# Objective
Reproduce every line of the entries below verbatim, with no changes of any kind.

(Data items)

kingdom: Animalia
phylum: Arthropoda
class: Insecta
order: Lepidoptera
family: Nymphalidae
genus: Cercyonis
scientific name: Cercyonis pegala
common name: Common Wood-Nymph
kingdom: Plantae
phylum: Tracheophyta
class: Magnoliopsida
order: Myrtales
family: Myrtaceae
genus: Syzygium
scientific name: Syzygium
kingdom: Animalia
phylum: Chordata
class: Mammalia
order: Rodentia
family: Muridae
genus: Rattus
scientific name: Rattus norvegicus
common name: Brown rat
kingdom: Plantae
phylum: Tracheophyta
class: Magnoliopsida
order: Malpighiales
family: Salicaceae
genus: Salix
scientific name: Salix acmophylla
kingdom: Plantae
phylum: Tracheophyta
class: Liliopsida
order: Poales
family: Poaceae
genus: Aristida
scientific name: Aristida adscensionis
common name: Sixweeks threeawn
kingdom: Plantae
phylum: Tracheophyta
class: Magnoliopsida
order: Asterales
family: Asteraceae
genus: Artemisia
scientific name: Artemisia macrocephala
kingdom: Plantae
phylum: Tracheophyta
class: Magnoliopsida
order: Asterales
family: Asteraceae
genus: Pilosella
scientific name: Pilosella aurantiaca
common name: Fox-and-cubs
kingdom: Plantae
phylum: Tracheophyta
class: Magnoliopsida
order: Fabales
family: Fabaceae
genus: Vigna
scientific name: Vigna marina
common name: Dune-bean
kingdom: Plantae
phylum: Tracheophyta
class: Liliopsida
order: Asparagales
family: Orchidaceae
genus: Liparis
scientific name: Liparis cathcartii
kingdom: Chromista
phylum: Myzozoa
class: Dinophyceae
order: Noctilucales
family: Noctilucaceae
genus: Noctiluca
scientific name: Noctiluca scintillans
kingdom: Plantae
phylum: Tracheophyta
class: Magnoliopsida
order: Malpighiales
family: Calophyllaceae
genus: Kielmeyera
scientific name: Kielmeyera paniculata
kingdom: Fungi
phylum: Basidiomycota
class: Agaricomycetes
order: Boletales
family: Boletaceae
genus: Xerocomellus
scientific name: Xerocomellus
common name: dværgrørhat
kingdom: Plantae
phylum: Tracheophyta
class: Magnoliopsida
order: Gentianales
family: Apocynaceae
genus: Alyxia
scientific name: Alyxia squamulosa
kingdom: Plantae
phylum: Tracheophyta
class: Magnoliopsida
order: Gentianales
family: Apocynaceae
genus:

# Written answer
kingdom: Animalia
phylum: Arthropoda
class: Insecta
order: Lepidoptera
family: Nymphalidae
genus: Cercyonis
scientific name: Cercyonis pegala
common name: Common Wood-Nymph
kingdom: Plantae
phylum: Tracheophyta
class: Magnoliopsida
order: Myrtales
family: Myrtaceae
genus: Syzygium
scientific name: Syzygium
kingdom: Animalia
phylum: Chordata
class: Mammalia
order: Rodentia
family: Muridae
genus: Rattus
scientific name: Rattus norvegicus
common name: Brown rat
kingdom: Plantae
phylum: Tracheophyta
class: Magnoliopsida
order: Malpighiales
family: Salicaceae
genus: Salix
scientific name: Salix acmophylla
kingdom: Plantae
phylum: Tracheophyta
class: Liliopsida
order: Poales
family: Poaceae
genus: Aristida
scientific name: Aristida adscensionis
common name: Sixweeks threeawn
kingdom: Plantae
phylum: Tracheophyta
class: Magnoliopsida
order: Asterales
family: Asteraceae
genus: Artemisia
scientific name: Artemisia macrocephala
kingdom: Plantae
phylum: Tracheophyta
class: Magnoliopsida
order: Asterales
family: Asteraceae
genus: Pilosella
scientific name: Pilosella aurantiaca
common name: Fox-and-cubs
kingdom: Plantae
phylum: Tracheophyta
class: Magnoliopsida
order: Fabales
family: Fabaceae
genus: Vigna
scientific name: Vigna marina
common name: Dune-bean
kingdom: Plantae
phylum: Tracheophyta
class: Liliopsida
order: Asparagales
family: Orchidaceae
genus: Liparis
scientific name: Liparis cathcartii
kingdom: Chromista
phylum: Myzozoa
class: Dinophyceae
order: Noctilucales
family: Noctilucaceae
genus: Noctiluca
scientific name: Noctiluca scintillans
kingdom: Plantae
phylum: Tracheophyta
class: Magnoliopsida
order: Malpighiales
family: Calophyllaceae
genus: Kielmeyera
scientific name: Kielmeyera paniculata
kingdom: Fungi
phylum: Basidiomycota
class: Agaricomycetes
order: Boletales
family: Boletaceae
genus: Xerocomellus
scientific name: Xerocomellus
common name: dværgrørhat
kingdom: Plantae
phylum: Tracheophyta
class: Magnoliopsida
order: Gentianales
family: Apocynaceae
genus: Alyxia
scientific name: Alyxia squamulosa
kingdom: Plantae
phylum: Tracheophyta
class: Magnoliopsida
order: Gentianales
family: Apocynaceae
genus:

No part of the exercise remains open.